WHAT YOU SHOULD DO: Copy the items below verbatim, starting at the line that contains "Property Crimes" and continuing through the last item, both ends included. Reproduce only those lines.

Extracted data items:
[Start of section]
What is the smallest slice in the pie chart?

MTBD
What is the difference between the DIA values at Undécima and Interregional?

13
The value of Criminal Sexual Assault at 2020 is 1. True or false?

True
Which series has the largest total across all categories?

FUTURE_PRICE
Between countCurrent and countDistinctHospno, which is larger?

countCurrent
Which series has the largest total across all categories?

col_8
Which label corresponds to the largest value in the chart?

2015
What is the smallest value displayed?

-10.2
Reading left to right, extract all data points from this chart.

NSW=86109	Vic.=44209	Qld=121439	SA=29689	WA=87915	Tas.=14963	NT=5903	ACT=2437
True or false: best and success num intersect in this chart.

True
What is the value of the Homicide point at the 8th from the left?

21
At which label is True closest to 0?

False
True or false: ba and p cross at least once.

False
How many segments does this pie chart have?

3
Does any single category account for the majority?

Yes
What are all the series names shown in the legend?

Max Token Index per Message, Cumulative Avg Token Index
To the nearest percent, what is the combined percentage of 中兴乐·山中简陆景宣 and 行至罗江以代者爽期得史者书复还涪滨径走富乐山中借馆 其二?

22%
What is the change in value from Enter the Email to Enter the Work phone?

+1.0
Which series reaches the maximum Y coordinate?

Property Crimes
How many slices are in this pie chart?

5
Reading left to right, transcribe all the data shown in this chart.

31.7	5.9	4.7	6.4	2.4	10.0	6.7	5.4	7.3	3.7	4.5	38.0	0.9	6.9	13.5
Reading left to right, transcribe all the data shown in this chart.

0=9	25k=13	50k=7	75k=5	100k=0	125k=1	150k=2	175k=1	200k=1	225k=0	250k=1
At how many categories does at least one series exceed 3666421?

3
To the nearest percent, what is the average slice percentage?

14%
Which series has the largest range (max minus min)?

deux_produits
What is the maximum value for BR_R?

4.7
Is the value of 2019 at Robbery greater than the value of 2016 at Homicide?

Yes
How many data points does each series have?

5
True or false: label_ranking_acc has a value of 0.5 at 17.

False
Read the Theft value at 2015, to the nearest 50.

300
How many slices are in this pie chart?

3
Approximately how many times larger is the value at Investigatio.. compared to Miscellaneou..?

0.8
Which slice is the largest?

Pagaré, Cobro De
[End of section]
YOUR RESPONSE:
Property Crimes
How many slices are in this pie chart?

5
Reading left to right, transcribe all the data shown in this chart.

31.7	5.9	4.7	6.4	2.4	10.0	6.7	5.4	7.3	3.7	4.5	38.0	0.9	6.9	13.5
Reading left to right, transcribe all the data shown in this chart.

0=9	25k=13	50k=7	75k=5	100k=0	125k=1	150k=2	175k=1	200k=1	225k=0	250k=1
At how many categories does at least one series exceed 3666421?

3
To the nearest percent, what is the average slice percentage?

14%
Which series has the largest range (max minus min)?

deux_produits
What is the maximum value for BR_R?

4.7
Is the value of 2019 at Robbery greater than the value of 2016 at Homicide?

Yes
How many data points does each series have?

5
True or false: label_ranking_acc has a value of 0.5 at 17.

False
Read the Theft value at 2015, to the nearest 50.

300
How many slices are in this pie chart?

3
Approximately how many times larger is the value at Investigatio.. compared to Miscellaneou..?

0.8
Which slice is the largest?

Pagaré, Cobro De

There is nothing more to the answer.